In 1968, most world-class high jumpers used the straddle technique (figure I.4a). But at the Olympics in Mexico City, the gold medalist in the high jump used a technique few had ever seen. Dick Fosbury, an American from Oregon State University, used a back layout technique to jump 7 ft 4 1/4 in. (2.24 m). The technique became known as the Fosbury Flop (figure I.4b). Its advantages over the straddle technique were its faster approach run and its ease of learning. No biomechanics researcher had developed this technique. Fosbury achieved success with it in high school and continued using and jumping higher with it despite its dramatic differences from the conventional straddle technique. His successes led others to adopt it, and now all world-class high jumpers use the Fosbury Flop.
In the late '70s, Bill Koch, an American cross-country skier, began experimenting with a new skating technique he had observed marathon skiers using in Europe.

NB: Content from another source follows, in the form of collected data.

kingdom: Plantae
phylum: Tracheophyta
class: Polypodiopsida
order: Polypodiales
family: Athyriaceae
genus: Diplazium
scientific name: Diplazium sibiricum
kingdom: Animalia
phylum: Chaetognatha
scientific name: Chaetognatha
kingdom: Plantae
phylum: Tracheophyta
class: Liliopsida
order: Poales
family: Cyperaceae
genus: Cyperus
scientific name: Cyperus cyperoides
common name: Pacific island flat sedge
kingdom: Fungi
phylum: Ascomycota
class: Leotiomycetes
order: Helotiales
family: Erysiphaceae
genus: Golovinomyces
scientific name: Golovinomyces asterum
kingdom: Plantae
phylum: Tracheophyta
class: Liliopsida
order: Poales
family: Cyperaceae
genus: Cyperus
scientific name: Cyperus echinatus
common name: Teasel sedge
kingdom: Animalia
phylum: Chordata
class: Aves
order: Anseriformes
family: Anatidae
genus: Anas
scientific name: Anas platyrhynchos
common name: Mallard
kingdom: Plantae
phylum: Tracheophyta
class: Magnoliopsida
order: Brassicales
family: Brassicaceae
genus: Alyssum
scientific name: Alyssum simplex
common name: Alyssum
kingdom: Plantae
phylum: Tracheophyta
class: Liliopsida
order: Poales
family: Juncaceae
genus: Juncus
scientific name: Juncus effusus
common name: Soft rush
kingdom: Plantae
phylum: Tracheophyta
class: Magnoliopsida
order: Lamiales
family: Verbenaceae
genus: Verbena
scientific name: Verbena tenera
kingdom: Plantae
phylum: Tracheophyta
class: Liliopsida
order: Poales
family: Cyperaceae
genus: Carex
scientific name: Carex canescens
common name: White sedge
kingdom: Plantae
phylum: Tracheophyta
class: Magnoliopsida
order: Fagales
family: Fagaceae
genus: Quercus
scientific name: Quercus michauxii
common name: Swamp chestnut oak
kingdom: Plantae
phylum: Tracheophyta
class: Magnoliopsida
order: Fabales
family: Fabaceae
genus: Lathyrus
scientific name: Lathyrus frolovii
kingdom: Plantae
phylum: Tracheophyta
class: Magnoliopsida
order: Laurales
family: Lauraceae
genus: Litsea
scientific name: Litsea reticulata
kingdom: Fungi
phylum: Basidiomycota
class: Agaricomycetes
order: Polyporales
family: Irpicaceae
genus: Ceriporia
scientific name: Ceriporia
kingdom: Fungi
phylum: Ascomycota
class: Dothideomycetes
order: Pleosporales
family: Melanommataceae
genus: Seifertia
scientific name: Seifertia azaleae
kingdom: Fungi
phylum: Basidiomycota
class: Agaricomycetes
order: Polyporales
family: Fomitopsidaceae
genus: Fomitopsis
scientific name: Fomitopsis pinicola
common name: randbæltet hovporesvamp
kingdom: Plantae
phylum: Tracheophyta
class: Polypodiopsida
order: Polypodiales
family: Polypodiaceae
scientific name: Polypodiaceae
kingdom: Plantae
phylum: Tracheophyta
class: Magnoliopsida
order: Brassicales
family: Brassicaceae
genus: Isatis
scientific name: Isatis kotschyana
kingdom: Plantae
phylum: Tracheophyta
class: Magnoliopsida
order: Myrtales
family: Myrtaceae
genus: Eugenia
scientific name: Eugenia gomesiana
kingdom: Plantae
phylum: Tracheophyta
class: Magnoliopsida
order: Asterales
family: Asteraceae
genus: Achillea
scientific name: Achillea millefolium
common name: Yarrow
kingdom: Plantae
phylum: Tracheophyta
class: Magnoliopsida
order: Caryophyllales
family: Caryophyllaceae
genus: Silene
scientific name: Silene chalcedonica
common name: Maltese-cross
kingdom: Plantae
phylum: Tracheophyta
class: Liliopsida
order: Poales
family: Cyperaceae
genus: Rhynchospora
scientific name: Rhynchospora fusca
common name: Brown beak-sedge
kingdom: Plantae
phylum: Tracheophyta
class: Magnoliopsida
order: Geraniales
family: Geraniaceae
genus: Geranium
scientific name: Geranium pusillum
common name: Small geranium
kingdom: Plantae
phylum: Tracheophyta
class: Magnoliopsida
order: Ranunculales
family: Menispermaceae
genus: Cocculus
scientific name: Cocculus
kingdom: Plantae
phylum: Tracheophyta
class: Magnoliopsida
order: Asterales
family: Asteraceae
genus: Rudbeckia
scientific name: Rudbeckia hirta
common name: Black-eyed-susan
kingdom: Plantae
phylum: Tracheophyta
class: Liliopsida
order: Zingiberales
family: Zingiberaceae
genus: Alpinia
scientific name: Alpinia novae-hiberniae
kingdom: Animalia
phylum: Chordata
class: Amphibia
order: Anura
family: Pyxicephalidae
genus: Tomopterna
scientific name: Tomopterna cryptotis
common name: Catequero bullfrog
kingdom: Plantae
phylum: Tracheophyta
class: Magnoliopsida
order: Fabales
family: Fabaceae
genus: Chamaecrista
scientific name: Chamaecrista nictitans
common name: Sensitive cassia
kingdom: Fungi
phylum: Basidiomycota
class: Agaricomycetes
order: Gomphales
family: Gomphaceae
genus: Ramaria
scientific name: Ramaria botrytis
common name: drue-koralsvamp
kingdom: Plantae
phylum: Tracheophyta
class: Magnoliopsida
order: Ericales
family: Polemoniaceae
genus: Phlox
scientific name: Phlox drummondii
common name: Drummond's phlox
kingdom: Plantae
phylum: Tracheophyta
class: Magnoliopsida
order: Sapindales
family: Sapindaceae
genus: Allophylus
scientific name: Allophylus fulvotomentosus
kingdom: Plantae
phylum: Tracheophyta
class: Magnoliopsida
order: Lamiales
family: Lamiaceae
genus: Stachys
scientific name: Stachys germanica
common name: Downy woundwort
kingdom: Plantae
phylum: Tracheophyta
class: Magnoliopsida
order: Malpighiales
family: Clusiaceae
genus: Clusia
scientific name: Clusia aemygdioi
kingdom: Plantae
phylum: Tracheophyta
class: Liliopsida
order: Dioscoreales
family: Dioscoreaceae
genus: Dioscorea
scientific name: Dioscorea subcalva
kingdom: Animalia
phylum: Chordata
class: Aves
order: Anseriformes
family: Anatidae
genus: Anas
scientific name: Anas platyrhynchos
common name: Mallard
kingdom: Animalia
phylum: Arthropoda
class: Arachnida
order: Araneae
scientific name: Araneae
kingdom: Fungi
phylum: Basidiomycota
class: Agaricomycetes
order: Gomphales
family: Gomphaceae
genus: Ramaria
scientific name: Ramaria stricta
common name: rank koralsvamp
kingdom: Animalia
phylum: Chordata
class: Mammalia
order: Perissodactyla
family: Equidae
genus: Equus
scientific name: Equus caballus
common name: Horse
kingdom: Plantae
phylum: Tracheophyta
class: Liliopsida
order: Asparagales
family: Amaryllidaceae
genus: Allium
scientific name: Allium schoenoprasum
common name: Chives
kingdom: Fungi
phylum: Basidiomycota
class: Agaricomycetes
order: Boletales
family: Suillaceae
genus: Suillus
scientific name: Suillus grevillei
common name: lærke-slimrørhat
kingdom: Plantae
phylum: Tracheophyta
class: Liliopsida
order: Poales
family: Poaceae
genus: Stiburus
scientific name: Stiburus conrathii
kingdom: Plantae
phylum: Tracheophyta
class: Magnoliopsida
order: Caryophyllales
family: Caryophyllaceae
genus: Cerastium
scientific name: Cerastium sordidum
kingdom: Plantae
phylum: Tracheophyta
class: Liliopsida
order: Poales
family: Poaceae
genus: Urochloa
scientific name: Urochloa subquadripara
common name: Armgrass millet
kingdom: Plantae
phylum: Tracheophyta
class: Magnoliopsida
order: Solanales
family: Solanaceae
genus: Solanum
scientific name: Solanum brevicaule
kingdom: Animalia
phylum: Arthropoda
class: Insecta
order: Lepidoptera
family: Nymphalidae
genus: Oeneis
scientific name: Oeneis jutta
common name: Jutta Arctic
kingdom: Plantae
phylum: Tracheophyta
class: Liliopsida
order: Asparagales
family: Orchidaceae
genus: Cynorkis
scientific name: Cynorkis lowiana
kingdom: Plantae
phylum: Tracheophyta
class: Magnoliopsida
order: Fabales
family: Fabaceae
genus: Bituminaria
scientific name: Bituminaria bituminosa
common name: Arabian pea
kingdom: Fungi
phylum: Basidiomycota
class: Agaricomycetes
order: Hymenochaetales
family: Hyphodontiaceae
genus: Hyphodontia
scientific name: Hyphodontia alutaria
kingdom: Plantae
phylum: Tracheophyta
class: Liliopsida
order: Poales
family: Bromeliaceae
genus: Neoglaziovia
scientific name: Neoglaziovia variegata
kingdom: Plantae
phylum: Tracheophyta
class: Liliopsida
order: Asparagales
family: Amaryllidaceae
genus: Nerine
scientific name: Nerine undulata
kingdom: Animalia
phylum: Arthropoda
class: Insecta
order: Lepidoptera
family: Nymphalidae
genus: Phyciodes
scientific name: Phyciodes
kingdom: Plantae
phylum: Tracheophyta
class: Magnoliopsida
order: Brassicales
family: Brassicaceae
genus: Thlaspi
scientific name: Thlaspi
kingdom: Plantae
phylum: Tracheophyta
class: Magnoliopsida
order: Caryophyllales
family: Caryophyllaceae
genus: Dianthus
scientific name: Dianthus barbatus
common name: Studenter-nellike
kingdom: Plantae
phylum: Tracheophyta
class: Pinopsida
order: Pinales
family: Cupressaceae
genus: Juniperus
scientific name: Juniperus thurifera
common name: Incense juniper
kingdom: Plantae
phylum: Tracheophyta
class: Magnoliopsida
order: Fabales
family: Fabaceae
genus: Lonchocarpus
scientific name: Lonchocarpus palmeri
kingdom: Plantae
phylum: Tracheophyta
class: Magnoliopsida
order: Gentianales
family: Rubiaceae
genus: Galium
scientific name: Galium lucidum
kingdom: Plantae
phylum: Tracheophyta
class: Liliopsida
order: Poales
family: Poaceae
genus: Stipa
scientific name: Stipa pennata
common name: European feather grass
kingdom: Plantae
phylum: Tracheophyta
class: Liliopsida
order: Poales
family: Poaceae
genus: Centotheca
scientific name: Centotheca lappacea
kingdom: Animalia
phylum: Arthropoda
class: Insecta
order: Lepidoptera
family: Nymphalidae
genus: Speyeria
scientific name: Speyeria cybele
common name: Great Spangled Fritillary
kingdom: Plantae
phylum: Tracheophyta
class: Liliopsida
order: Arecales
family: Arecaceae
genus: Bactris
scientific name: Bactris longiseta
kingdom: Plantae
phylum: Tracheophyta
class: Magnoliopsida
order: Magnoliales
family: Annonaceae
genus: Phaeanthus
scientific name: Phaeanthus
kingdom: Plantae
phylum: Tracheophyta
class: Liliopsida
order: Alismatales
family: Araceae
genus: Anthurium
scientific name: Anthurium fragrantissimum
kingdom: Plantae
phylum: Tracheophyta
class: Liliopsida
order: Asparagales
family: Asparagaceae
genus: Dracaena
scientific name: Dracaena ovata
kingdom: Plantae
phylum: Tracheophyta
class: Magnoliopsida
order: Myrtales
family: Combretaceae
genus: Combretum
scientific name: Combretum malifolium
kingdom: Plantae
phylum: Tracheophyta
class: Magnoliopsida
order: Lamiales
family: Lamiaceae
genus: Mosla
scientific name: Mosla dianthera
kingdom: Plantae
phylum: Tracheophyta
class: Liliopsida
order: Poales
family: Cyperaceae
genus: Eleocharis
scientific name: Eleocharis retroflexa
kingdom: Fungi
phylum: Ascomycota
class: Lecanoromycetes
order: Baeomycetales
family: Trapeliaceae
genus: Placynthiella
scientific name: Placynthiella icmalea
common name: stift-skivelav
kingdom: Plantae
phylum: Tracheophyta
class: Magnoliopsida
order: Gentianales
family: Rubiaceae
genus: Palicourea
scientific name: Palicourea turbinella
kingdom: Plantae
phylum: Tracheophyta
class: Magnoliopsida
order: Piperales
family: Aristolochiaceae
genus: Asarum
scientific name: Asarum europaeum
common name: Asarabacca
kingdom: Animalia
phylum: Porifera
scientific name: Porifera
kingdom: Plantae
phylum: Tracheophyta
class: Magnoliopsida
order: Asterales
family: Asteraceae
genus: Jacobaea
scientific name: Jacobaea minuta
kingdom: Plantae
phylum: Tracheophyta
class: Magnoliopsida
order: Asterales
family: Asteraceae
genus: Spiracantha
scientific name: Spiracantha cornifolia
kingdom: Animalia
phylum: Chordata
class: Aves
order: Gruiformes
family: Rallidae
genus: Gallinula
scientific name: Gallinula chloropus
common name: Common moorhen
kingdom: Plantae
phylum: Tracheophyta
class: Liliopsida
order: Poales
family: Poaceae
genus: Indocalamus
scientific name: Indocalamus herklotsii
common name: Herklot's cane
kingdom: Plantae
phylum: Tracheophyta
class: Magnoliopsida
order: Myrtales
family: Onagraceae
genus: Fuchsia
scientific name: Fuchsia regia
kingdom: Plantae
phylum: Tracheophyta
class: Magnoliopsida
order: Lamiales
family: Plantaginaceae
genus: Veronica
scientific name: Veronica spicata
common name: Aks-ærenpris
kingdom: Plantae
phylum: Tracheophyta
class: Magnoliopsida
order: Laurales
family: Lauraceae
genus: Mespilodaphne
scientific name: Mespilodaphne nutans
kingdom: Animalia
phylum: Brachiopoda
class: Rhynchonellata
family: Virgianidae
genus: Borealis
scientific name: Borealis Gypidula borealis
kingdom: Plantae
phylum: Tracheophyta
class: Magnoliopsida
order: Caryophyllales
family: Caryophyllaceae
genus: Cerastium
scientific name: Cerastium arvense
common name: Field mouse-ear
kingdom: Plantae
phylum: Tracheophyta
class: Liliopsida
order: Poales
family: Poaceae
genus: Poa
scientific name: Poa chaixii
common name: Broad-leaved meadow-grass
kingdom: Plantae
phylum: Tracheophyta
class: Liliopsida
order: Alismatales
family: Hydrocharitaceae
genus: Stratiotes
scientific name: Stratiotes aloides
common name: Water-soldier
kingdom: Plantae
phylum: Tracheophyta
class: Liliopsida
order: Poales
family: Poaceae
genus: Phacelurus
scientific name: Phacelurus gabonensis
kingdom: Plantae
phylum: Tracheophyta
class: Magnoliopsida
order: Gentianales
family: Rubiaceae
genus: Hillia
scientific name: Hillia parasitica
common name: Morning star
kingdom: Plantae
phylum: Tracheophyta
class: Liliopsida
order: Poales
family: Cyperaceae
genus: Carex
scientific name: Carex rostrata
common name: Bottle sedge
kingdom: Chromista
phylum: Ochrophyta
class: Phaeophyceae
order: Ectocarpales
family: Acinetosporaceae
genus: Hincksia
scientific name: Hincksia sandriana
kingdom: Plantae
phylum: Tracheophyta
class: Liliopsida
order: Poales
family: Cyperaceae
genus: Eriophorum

The technique he experimented with was much different from the traditional diagonal stride skiing technique in which cross-country skiers moved their skis parallel to each other in set tracks. In the 1976 Olympic Games in Innsbruck, Austria, Koch surprised the world by winning a silver medal in the 30K cross-country skiing event. More surprising were his performances in the 1982 to 1983 season, when he became the first American ever to win the World Cup. Koch used the skating technique in achieving this title. By the mid-1980s, the skating technique was used by virtually all elite Nordic ski racers. Beginning with the 1992 Winter Olympics, there were separate competitions for traditional (diagonal stride) and freestyle (skating) cross-country skiing.
With the exception of the swimming example, these examples of new and dramatically different techniques leading to improved performances all happened without the apparent assistance of biomechanics. Maybe this is evidence of the skill of teachers, coaches, and athletes. Through repeated observation, trial and error, and possibly some application of mechanical principles, they have successfully developed excellent techniques for performing skills in most sports without the assistance of biomechanical researchers. But perhaps these improved techniques would have been developed sooner if more teachers and coaches had a working knowledge of biomechanics.